§ **WHAT THIS TASK INVOLVES**: Only the lines of the data below from the one with "right shoulder: (250, 261)" through the one with "right hip: (403, 278)" are wanted. Repeat them exactly.

§ **RECORDED INFORMATION**:

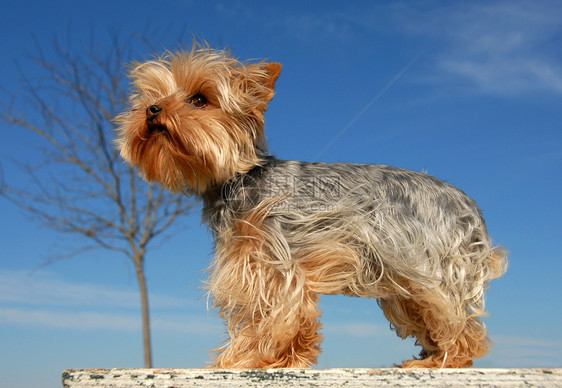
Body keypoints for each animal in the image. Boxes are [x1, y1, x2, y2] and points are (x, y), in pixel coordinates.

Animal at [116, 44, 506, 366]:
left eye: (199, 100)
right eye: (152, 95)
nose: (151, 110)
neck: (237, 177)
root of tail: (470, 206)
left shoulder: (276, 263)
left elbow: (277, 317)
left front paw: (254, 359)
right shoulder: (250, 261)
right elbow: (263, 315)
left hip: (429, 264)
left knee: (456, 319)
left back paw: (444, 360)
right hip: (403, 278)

---

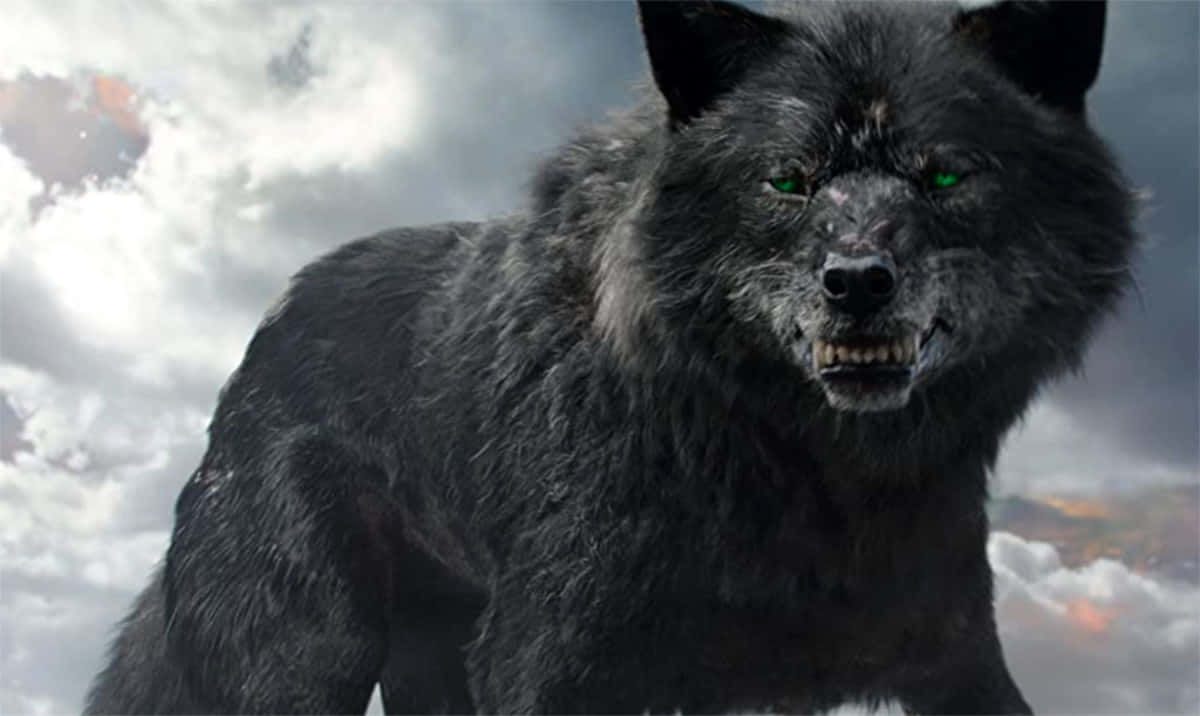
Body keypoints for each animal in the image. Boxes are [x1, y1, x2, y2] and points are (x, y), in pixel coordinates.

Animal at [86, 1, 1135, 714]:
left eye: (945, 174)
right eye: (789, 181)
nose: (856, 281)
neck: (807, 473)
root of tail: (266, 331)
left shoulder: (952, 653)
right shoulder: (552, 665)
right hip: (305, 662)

§ **YOUR RESPONSE**:
right shoulder: (250, 261)
right elbow: (263, 315)
left hip: (429, 264)
left knee: (456, 319)
left back paw: (444, 360)
right hip: (403, 278)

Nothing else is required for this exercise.